Trader Joe’s is raising its workers’ pay by an additional $2 an hour during the coronavirus pandemic, as Los Angeles and West Hollywood weigh ordinances that would mandate an extra $5 an hour for many workers at large grocery stores and pharmacies.
The raise follows a similar $2-an-hour bump that the Monrovia-based company began offering last year.
“Since the beginning of the pandemic, Trader Joe’s has provided all hourly crew members with an additional $2 per hour `thank you’ wage, in recognition of the outstanding, inspiring work they do every day, in our stores and communities,” the company announced on its website.
Effective Feb. 1, “the `thank you’ premium for all hourly, non- management crew members, was increased by $2, for a total of $4 an hour. Moreover, during this time, we have offered crew members a few additional ways to qualify for and maintain health insurance. We want crew members to have the opportunity to take extended time off without repercussions to their benefits.”
Trader Joes operates two grocery stores within the West Hollywood city-limits – 7301 Santa Monica Blvd. and 8611 Santa Monica Blvd. The company also has a store mere feet from the WeHo border at 8000 Sunset Blvd, plus three other locations in the WeHo vicinity.

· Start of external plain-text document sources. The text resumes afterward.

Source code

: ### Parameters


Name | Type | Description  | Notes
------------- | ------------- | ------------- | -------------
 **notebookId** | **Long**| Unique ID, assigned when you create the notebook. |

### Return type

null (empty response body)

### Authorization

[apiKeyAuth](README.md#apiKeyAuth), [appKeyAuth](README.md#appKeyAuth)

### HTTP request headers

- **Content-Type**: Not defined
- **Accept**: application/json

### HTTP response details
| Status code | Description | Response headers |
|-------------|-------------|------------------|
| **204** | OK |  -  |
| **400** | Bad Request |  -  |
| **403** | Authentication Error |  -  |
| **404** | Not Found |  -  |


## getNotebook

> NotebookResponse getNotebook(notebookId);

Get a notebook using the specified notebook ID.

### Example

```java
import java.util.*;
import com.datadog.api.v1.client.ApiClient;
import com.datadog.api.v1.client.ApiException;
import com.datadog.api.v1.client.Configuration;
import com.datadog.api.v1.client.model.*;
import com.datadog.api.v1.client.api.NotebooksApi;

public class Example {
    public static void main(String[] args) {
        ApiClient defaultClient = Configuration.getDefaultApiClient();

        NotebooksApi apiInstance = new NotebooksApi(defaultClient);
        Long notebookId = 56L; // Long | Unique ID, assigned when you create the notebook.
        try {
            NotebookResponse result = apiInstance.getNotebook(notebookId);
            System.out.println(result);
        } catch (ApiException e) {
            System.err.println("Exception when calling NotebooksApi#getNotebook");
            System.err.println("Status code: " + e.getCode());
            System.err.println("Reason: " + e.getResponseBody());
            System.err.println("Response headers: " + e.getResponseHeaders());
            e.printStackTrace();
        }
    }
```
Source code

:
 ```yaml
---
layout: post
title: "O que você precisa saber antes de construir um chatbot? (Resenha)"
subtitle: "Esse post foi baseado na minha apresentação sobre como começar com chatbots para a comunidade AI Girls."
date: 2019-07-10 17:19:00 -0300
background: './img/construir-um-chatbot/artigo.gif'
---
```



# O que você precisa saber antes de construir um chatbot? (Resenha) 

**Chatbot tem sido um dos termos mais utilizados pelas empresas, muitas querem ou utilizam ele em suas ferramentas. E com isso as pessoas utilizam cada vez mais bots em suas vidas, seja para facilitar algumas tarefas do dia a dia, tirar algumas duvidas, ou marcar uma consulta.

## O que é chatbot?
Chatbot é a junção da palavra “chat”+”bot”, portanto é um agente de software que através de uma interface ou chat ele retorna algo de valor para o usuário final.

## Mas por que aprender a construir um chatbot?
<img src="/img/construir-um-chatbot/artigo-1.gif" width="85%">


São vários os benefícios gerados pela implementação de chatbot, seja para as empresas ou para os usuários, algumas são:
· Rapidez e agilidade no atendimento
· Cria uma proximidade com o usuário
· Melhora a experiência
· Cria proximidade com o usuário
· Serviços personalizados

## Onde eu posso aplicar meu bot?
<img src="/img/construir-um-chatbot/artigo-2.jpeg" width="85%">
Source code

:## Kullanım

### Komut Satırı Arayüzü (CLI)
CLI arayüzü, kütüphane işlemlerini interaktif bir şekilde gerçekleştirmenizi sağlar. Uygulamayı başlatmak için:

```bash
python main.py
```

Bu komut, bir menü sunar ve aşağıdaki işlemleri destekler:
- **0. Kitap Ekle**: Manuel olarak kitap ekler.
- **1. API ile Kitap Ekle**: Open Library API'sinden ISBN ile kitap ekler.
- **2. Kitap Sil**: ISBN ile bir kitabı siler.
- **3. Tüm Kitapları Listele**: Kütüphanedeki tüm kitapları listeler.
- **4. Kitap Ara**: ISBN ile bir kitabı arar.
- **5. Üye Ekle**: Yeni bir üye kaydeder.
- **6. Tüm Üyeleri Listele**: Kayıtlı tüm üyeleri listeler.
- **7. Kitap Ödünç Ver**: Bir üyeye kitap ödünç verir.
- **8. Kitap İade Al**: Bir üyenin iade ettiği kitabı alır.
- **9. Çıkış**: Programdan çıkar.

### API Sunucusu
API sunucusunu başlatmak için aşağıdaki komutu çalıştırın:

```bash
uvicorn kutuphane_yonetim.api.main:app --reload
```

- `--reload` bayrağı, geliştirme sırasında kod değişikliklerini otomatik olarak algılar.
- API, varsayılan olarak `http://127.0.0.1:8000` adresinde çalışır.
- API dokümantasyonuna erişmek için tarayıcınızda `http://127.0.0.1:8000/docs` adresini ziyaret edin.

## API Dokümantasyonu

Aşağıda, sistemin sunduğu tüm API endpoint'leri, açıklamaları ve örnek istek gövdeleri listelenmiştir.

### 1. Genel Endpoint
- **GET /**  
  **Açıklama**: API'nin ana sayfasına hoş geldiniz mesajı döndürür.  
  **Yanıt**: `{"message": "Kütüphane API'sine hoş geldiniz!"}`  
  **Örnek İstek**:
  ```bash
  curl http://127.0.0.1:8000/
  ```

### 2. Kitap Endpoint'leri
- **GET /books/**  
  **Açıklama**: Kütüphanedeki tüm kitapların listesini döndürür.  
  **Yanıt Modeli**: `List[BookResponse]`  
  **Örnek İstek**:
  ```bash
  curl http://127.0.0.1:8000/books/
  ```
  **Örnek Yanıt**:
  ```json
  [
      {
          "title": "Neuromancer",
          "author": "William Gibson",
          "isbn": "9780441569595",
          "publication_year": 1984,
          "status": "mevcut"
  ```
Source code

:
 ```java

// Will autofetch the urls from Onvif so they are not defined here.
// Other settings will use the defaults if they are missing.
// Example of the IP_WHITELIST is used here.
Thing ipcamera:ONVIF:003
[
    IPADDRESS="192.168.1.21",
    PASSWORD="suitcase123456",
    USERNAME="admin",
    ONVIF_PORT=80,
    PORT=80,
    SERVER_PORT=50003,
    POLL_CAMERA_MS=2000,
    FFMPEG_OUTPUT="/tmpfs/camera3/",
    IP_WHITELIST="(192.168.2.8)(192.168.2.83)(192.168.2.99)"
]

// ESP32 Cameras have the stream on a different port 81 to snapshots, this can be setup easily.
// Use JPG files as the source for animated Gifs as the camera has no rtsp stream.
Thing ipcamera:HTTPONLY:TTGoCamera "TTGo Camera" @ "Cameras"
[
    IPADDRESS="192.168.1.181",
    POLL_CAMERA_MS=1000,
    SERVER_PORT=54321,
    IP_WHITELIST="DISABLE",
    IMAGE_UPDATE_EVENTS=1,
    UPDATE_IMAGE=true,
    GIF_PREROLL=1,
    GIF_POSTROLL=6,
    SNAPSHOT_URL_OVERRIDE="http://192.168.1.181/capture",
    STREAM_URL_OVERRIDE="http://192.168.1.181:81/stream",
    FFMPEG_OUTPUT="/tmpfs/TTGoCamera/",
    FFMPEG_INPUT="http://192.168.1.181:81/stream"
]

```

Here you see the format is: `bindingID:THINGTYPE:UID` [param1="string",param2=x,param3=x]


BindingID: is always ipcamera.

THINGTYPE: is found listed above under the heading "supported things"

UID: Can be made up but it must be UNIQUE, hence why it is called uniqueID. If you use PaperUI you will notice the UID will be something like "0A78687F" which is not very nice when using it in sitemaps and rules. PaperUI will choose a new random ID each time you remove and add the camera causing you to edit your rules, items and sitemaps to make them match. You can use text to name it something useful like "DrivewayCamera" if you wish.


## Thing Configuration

On Tuesday, the Los Angeles City Council voted unanimously to move forward with a proposed emergency ordinance that would require grocery and pharmacy retailers with 300 or more employees nationally and 10 or more employees on site to add the $5 hazard pay to all hourly, non-managerial employees’ wages for 120 days.
The West Hollywood City Council also instructed its attorney to bring back a similar $5 per hour “hero pay” ordinance which it will likely consider at its Feb. 16 meeting.
The city of Long Beach recently enacted an emergency ordinance for $4 per hour in hazard pay, but it was challenged in court by the California Grocers Association. A hearing is scheduled on Feb. 19.
The Kroger Co. announced Monday that it will be shuttering two of its stores in Long Beach — a Ralphs location and a Food 4 Less store — in response to that city’s hazard pay ordinance. The United Food and Commercial Workers union blasted Kroger’s decision as an attack on workers.